Aliana, who is 10, reassured me that this was not necessary.
“Just remember not to touch it,” she said. I did a little internal psyching myself up. I said outloud, “Don’t roll down the window, Emily. You can remember. Don’t do it!”
I then enjoyed a very luxurious 24 hours of driving around in my warm car. I was determined to not touch the window, as I was thoroughly appreciating the warmth, dryness, and privacy of my vehicle. However, that feeling of gratefulness began to wane, (as gratefulness often does, if we don’t hold it close to our hearts) and was replaced with a sense of complacency within a few hours.
And then, as I was entering a parking facility the next night, I realized I needed to grab a ticket. Without thinking, you guessed it…I rolled down the window.
The window immediately went off the track , of course, and one side of the glass was now poking up in the air.
“Ugh,” I said to myself. I was simultaneously surprised I had forgotten while also fully expecting that this would happen.
I spent the next day driving around with the window open in rain all day. Everywhere I went, I was cold, rainy, and wet. I contemplated getting a towel to dry off the car and cold, wet steering wheel. Somehow, part of my ego argued against it.
“It’s all your fault. You forgot what you were supposed to do, and now you must pay the price,” the voice in my head said.
The next morning my mechanic texted me to tell me there was a delay in the arrival of the part. I was going to face an additional 24 hours driving around in the cold.
I began to once again think about how my annoyance with the window situation was all my fault, and it was happening as a result of two mistakes I made in my thinking: I tried to fix something I knew nothing about by myself, instead of being still and waiting. And then, after knowing I needed to practice a simple, new way of thinking, I had once again slipped back to my old ways of thinking, thereby breaking it again.
I knew that pressing the switch would result in a very unfavorable outcome. And yet, I forgot what I knew and did it anyways.
This got me thinking: how many times do we do this? How many times do we have a new, very important goal at hand, and we get complacent about it and then slip back into old habits and mindsets?
And the equally important flip side of that question is this:
How many times do we spend beating ourselves up for our mistake, instead of having compassion for ourselves and just deciding to do better and move forward?
Did I help myself when I decided I deserved to be cold and wet and rainy the next day? I was essentially deciding that I deserved to be miserable. I could have gotten a towel to dry off and put on some gloves and made myself more comfortable.
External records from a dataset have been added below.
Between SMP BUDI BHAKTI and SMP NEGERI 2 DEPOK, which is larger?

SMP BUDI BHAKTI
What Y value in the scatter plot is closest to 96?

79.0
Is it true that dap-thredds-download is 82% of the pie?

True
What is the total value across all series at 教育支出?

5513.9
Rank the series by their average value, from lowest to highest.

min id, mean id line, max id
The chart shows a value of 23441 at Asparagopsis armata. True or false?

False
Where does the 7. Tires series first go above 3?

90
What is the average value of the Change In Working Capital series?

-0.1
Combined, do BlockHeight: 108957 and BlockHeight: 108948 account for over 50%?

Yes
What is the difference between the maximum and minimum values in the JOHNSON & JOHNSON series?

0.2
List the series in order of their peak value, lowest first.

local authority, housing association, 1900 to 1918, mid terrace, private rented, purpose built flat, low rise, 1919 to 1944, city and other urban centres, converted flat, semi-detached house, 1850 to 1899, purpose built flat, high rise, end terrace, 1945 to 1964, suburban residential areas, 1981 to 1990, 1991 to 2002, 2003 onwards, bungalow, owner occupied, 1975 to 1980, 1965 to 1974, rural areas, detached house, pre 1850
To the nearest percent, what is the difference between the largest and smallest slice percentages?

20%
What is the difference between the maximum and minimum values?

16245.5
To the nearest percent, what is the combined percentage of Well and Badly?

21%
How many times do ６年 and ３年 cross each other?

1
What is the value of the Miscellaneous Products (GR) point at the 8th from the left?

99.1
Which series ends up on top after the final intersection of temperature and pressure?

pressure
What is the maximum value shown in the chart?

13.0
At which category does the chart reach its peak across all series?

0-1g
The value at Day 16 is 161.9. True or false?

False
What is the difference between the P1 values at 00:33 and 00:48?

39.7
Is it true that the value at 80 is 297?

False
But instead, I wanted to grumble and punish myself.
Side note: I think I may be the only weirdo on the face of the earth that contemplates life like this when a window breaks.
But if I am that weirdo, I might as well share these musings.
- When something goes wrong, and we are not sure what to do, many times it’s in our best interest to stop DOING and just get still. In the stillness, we have the ability to think rationally, instead of simply reacting and breaking windows and crap.
- When we are trying to think in a new way–whether it’s embracing a new lifestyle, new way of thinking, or new reality–we should realize that we may have moments where we revert to old patterns of thinking, especially in times of urgency or complacency.
- When we make an error out of complacency or urgency, or addictive patterns, we must acknowledge the error, while having compassion with ourselves, so that we can move forward. Other people may not have compassion for us, which is why it is so important that we give that gift to ourselves.
We are all worthy of compassion and self forgiveness. And we are all worthy of having new opportunities and new results. So as we go about our day, let’s also remember this additional truth:
It is only in our brokenness, that we can actually see more beauty in the world. So maybe broken windows aren’t that bad after all.